/ 15 June 2007

A thaw in the virtual wage freeze

In 2001/02 state employees received below-inflation pay hikes. But, in the past four years, hikes have been above inflation, though the nominal increase fell from 8,5% in 2003 to 5,3% last year.

In addition, working in the public sector is much less lucrative than in the private sector.
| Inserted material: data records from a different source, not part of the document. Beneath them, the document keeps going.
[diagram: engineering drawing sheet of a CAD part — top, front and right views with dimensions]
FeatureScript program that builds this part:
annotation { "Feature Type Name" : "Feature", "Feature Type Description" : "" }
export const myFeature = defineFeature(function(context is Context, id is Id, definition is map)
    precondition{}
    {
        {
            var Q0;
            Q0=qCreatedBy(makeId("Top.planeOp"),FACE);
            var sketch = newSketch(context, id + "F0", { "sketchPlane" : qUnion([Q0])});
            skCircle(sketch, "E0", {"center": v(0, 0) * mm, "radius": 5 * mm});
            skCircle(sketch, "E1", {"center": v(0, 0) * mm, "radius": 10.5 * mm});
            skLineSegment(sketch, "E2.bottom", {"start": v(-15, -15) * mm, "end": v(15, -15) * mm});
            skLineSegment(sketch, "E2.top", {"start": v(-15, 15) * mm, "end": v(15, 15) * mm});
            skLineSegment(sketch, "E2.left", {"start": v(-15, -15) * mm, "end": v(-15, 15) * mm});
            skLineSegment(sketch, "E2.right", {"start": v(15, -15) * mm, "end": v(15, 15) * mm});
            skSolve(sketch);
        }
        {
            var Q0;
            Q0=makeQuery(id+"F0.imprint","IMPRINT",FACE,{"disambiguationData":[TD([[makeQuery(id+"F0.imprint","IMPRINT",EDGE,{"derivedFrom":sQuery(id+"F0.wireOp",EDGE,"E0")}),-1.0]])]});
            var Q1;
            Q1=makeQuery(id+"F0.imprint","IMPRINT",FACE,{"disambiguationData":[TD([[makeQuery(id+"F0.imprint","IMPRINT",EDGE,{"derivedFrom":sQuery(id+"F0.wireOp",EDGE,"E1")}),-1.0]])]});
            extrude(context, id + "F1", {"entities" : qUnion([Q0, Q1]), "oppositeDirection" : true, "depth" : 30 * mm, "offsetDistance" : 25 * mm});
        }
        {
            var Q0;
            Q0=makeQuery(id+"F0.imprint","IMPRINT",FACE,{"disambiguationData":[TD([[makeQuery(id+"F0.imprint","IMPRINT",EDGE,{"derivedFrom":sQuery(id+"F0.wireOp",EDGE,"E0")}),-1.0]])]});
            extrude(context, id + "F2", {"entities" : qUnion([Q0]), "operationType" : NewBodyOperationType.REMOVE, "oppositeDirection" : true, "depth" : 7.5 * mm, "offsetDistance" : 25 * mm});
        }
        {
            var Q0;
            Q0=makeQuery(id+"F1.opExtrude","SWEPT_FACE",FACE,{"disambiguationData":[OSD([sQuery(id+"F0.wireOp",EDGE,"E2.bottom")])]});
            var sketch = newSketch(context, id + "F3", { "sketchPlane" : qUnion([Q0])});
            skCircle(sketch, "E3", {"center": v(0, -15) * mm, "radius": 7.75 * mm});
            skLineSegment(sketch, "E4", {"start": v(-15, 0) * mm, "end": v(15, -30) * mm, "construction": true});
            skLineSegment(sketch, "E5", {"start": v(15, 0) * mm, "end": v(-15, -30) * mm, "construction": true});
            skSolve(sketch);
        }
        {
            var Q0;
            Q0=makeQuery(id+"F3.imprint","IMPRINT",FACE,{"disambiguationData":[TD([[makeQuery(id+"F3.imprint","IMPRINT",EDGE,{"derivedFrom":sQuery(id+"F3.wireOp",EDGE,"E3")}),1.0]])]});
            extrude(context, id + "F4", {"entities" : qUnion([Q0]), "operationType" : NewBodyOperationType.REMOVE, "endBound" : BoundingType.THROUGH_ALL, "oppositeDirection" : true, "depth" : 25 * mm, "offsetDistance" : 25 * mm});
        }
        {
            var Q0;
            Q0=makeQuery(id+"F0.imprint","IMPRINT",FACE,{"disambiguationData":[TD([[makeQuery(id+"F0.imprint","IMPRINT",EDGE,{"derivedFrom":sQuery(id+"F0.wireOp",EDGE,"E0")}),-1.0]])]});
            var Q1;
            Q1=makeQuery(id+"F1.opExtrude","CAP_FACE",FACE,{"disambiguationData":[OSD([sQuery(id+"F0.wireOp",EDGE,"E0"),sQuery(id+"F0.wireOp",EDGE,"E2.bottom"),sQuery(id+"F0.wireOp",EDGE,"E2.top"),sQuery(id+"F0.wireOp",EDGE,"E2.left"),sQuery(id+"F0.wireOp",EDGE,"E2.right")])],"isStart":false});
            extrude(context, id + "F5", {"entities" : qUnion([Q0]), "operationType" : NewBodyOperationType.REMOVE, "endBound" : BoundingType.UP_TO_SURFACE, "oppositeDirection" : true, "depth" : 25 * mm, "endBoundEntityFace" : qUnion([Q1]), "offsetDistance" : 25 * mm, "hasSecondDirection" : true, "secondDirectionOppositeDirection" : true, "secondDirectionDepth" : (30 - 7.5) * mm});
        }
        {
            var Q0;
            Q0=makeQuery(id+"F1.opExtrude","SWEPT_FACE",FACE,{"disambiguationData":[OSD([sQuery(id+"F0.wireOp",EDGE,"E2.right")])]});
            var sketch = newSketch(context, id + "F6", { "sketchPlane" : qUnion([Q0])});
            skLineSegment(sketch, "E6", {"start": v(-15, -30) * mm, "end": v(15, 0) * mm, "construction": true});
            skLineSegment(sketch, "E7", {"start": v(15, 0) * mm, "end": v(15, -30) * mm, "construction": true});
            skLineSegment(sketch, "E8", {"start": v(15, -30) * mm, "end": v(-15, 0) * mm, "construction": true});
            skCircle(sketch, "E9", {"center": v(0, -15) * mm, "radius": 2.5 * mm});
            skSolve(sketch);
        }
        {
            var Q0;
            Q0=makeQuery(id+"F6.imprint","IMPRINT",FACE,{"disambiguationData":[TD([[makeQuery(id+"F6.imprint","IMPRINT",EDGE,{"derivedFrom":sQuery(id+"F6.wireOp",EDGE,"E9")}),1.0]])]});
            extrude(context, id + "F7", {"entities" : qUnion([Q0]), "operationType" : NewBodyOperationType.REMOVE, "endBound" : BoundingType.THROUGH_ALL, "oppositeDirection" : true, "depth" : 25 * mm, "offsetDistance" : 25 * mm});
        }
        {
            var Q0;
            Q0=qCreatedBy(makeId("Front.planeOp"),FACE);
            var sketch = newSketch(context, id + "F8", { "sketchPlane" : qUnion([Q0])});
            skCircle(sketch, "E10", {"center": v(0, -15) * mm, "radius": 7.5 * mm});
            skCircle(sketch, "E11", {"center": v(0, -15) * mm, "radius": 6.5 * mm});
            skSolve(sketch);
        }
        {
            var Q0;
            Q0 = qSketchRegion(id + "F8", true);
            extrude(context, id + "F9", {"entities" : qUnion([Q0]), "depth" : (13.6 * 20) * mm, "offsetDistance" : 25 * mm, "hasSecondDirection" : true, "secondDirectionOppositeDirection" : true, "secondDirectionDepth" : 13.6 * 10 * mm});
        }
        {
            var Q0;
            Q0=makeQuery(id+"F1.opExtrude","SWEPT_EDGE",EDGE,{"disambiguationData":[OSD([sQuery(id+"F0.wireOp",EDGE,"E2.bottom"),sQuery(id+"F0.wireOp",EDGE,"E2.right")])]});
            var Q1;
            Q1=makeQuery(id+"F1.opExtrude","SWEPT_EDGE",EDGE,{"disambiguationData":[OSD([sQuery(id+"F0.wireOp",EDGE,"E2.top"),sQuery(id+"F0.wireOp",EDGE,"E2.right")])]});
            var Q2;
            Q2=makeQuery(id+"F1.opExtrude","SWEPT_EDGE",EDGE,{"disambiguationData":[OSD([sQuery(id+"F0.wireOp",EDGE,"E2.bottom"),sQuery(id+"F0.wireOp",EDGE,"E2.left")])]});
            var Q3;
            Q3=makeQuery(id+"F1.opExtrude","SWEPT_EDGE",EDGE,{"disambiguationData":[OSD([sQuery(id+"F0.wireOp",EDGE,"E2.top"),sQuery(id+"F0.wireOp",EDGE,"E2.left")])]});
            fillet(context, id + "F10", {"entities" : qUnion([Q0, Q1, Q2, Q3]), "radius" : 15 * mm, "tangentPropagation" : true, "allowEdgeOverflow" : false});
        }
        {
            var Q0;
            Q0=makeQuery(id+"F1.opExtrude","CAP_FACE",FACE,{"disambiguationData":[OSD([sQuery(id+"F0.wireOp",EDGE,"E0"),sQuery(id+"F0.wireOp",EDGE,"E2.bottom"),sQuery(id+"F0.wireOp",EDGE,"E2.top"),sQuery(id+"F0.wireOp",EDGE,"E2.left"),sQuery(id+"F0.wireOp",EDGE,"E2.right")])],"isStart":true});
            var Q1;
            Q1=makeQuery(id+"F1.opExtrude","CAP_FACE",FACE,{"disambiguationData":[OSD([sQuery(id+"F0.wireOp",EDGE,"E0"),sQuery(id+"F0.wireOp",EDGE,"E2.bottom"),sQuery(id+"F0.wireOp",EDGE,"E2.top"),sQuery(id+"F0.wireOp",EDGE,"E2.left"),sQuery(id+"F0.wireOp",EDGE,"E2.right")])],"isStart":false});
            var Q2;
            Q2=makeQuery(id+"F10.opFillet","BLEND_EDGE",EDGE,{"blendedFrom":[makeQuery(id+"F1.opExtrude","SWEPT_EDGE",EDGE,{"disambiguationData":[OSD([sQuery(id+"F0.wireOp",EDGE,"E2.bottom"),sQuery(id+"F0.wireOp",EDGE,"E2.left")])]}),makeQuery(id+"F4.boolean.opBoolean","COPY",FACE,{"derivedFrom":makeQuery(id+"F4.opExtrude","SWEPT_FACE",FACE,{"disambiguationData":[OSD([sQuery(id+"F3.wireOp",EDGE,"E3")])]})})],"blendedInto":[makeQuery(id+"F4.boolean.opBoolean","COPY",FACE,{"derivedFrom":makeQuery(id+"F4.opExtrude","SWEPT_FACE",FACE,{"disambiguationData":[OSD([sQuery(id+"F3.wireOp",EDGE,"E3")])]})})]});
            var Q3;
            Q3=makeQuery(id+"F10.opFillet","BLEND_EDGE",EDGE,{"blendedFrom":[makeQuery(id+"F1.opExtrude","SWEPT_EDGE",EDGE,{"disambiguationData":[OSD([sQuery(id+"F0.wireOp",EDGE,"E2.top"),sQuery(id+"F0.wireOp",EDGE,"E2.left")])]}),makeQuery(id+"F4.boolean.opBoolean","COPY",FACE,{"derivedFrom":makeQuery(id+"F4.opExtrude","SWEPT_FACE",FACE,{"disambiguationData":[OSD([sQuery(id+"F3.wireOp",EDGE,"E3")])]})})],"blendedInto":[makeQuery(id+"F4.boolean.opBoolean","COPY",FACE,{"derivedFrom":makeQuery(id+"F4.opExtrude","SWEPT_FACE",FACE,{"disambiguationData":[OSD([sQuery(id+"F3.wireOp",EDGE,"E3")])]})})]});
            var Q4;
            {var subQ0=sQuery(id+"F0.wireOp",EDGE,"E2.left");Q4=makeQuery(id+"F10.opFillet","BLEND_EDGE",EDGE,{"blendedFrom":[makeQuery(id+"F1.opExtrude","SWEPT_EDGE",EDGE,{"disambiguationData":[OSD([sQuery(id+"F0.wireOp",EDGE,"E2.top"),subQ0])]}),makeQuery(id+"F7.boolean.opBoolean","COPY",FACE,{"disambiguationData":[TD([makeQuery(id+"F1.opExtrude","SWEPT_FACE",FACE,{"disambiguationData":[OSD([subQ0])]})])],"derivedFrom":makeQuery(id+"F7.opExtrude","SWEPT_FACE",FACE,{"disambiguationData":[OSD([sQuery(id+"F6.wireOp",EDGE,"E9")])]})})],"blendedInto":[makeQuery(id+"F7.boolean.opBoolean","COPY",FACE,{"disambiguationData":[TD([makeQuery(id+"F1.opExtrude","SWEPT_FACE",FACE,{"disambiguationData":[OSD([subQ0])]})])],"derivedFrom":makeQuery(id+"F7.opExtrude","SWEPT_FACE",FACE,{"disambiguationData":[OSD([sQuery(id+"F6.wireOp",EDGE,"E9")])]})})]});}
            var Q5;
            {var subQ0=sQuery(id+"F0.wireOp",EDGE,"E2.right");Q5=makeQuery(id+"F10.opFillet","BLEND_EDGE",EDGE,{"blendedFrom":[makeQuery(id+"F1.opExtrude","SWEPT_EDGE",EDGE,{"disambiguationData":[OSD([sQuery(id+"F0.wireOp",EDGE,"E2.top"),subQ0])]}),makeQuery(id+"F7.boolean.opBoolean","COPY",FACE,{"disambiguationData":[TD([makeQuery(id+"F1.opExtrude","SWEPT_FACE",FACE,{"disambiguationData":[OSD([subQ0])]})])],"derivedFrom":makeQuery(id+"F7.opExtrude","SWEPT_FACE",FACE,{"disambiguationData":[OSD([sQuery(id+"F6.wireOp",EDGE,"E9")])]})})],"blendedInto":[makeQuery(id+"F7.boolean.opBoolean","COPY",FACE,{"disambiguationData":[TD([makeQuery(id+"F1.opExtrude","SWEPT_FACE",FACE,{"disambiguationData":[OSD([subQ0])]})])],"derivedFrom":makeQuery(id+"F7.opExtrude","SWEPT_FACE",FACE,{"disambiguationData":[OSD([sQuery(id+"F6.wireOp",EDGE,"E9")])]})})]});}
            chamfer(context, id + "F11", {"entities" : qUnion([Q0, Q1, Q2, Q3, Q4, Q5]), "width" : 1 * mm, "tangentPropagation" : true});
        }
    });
The median wage for workers with tertiary degrees in the private sector is R8 000. In the public sector it is R6 000.

Since the late Nineties, workers’ share of the budget pie has shrunk, while the number of civil servants has declined from 1,27-million in 1995 to just over a million in 2002.

  • In 2001/02, state workers received an average 6,58% increase, with inflation at 9,7%.
  • In 2003/04, the salary increase was 8,5%, which equalled inflation (CPIX) plus 1%.
  • Chief union negotiator Shireen Pardesi said the three-year agreement signed in 2004 amounted to a 6,2% increase for public servants in the first year, which amounted to an increase of inflation plus 2,1%.
  • In the second year of the 2004 agreement, the parties settled on an increase of inflation plus 0,4%, which Pardesi said amounted to about 5,7%.
  • The 2006 increase was 5,3%, said Pardesi, and this formed the state’s initial bargaining position in the current pay talks. CPIX was 3,8% and CPI 3,2%.

Pardesi says that salary increases should not be linked to CPIX because to do so would not take account of the impact of food and retail price rises which invariably outstrip CPIX.